Reflections on the Promise of AI for Teachers

Panel members on the What AI Can And Can't Do for Teachers panel
Photo Credit: Stephanie Sumarna

It’s been a little over a month since I had the opportunity to present on the panel, “What AI Can (and Can’t) Do for Teachers” at the Stanford AI + Education Summit, and I finally have time to reflect on the key takeaways I had from the conference (mostly because I’ve been trying to catch up on grading— clearly, I have not yet outsourced that task to AI).

It felt really exciting and hopeful during an otherwise uncertain and distressing time for this country to hear educators, academics, and non-profit and business leaders discuss their hopes for how AI could create a more positive future for students, while acknowledging the realities that AI literacy is essential and that not everyone will benefit equally from the use of AI in education.

Still, I am skeptical of some of the claims I heard about how AI will transform education for the better, both at the conference and from articles I’ve read online. Based on my experience as a high school English teacher who has taught AI literacy and experimented with AI in my classroom, here is what I think AI can and can’t do for teachers:

  1. AI cannot create more time for teachers to “teach.” One claim I heard repeated both at the conference and online is that AI will free up teachers from busy work and allow us to do more of the heart of what we love to do: teach students. This sounds great at first, but teachers in the US actually spend more time directly in contact with students than teachers in most other countries, leaving little time in the workday for lesson planning and grading. If teachers use AI tools to make the use of their limited unstructured work time more efficient, that would definitely improve our work-life balance, but it wouldn’t necessarily create more time for us to teach students since that’s what we spend most of our contracted work day doing already. I’m concerned that if school districts promote AI as an efficiency tool, they will use the improved productivity from teachers to justify giving us more students per class and even less preparation time during the school day.
  2. AI will not necessarily improve student engagement if we use AI to give students personalized instruction on screens. When I discuss how to make education more engaging with my students, I never hear any of them say that they want a computer program to guide them through tasks that they already don’t enjoy doing. Most frequently they mention wanting to do more hands-on learning, solve real world problems, and play fun educational games with their classmates. AI can help teachers plan more engaging lessons for sure, and it’s already really useful for helping teachers gamify content through apps like Kahoot, Pear Deck, and Quizziz which already have AI features. But I don’t think most students will view one-on-one interaction with a chatbot as a reason to come to school.
  3. AI can’t do the grading for us. AI is useful for assessments for sure, and it can help us automate some of our grading. But as an English teacher, I’m always going to read what students write (not necessarily everything , but some of it). That is how I get to know my students, learn their stories, and understand their strengths and weaknesses. Using an AI tool to summarize how they performed on an essay task without actually reading their work feels dishonest. I don’t mind using AI to supplement the task of giving feedback, however.
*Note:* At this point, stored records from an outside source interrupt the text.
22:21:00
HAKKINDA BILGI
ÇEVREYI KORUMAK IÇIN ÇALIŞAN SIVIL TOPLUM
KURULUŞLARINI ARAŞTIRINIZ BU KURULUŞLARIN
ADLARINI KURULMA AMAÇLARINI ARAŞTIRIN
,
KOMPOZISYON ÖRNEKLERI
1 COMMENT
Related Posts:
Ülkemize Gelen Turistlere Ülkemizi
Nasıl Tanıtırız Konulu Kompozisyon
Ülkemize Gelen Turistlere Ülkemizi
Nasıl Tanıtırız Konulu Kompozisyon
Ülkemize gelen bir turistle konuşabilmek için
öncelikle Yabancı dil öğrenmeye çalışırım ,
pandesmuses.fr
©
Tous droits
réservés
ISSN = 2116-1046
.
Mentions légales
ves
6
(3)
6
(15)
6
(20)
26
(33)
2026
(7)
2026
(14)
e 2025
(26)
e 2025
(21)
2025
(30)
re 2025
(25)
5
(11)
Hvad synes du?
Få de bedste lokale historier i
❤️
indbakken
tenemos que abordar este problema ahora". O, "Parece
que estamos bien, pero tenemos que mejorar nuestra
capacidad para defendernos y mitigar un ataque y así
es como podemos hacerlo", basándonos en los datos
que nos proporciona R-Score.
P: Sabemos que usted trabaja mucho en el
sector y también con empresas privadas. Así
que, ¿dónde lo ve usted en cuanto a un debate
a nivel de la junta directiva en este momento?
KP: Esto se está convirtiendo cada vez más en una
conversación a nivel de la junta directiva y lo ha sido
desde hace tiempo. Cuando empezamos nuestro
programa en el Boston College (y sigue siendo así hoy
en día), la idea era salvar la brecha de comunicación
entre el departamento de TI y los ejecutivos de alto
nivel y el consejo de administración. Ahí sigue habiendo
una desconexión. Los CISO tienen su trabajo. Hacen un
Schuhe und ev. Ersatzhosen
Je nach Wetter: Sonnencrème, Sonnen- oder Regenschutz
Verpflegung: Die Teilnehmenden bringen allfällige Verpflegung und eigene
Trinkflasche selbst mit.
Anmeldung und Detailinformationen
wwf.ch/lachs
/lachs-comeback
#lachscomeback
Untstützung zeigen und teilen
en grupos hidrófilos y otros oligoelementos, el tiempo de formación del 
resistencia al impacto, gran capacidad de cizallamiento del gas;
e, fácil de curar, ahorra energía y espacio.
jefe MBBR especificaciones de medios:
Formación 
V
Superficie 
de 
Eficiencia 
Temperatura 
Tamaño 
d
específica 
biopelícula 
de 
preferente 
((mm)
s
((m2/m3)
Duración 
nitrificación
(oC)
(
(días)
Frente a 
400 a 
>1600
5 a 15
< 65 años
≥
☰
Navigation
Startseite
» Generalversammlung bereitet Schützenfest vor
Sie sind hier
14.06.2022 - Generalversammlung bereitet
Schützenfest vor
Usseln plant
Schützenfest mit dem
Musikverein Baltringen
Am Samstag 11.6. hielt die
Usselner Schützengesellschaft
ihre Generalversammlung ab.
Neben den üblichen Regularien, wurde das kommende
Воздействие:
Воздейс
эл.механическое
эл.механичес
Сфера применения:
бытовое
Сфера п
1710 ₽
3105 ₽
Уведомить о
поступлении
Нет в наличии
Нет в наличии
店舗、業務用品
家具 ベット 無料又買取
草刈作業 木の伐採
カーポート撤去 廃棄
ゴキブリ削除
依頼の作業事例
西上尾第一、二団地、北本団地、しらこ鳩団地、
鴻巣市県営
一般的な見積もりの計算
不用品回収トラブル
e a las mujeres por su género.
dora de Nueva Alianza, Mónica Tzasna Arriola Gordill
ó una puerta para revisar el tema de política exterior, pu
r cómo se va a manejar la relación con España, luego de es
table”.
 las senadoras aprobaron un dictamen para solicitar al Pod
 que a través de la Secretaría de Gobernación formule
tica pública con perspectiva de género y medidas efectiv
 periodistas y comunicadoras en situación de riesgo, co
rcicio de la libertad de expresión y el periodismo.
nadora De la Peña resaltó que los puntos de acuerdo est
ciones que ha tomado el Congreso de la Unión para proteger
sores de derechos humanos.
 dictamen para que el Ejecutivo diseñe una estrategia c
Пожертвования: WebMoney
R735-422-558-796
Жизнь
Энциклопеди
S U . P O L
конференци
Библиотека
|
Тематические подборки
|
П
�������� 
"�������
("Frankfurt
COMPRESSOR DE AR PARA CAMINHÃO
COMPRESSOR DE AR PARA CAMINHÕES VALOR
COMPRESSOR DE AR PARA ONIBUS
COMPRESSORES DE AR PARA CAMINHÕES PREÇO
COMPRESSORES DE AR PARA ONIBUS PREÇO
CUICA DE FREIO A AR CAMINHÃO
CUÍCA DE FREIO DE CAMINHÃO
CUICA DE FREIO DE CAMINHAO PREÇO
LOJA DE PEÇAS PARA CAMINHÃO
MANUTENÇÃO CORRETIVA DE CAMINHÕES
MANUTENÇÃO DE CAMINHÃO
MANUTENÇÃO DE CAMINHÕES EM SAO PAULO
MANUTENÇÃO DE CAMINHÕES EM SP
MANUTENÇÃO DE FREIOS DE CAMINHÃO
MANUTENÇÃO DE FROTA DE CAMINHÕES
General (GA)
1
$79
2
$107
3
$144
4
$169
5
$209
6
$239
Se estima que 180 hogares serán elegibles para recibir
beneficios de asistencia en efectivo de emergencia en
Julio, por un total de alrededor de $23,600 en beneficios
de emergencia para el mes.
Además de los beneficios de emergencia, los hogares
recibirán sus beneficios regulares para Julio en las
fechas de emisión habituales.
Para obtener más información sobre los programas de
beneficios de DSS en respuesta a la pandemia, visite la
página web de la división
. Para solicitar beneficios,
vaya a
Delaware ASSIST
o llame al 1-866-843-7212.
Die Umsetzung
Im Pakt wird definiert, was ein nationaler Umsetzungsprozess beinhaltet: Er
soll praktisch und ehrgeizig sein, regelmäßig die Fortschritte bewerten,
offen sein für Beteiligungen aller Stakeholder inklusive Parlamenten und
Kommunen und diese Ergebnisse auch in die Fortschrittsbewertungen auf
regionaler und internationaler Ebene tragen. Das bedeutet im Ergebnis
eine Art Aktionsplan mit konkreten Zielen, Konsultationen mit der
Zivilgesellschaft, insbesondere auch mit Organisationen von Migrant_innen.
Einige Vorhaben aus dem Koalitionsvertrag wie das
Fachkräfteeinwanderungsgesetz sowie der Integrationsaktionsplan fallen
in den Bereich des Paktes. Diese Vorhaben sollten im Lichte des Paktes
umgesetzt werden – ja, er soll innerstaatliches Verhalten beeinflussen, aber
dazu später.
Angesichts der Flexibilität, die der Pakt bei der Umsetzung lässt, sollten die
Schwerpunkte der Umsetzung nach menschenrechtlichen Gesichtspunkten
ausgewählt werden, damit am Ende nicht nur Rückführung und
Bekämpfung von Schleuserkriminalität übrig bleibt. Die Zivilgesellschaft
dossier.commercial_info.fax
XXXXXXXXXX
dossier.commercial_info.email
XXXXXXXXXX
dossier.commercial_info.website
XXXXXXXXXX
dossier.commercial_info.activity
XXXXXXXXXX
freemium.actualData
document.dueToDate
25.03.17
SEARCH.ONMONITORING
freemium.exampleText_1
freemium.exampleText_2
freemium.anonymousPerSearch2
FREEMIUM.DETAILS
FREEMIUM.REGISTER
That brings me to what I think AI can actually help us do:

  1. AI can help us make learning more accessible. I think there is a lot of potential for AI to help us differentiate our lesson materials and instruction to support students with different skill levels, interests, and needs. It can help us brainstorm new ways to engage students and support them with just-in-time instruction, and it can analyze student data to inform instruction. For example, I’ve used the Brisk chrome extension to analyze trends in my students’ writing based on the rubric I’m using to asess their work.
  2. AI can act as a thought partner for improving our instruction. I think AI will be a really useful metacognitive tool for both students and teachers who will be able to track their progress using AI tools and periodically reflect on their learning. I was excited to see this program developed by researchers at UC Irvine which is experimenting with using AI to help students track their skills and their growth through an ongoing portfolio.
  3. AI can be another voice of feedback for our students. Our students can ask AI chatbots for help when their teachers aren’t available. Students are asking AI to explain complex topics to them in digestible bites, for example. In my English and ELD classes, I use Brisk to provide feedback to my students on their writing before I review it myself so they at least have a baseline for revising their work. Still, if we want to empower students to use AI in a way that supports their learning, we must teach students AI literacy, so they learn how to use AI chatbots as a tool, not as a crutch. We must also teach them to be skeptical of AI’s output. Though hallucinations have decreased, the implicit bias embedded in AI models against marginalized groups still exists, so we need them to think critically about the responses from generative AI and consider how to use these tools ethically.

When considering whether AI will have a positive impact on education, I am a pragmatic optimist. There are so many ways it can be abused, of course, but I do think if we use it thoughtfully it can be a tool for learning that empowers both teachers and students. To do that, we need to use it in ways that are already proven to boost student learning and engagement rather than promote it as a miracle cure for all that ails us in the education system.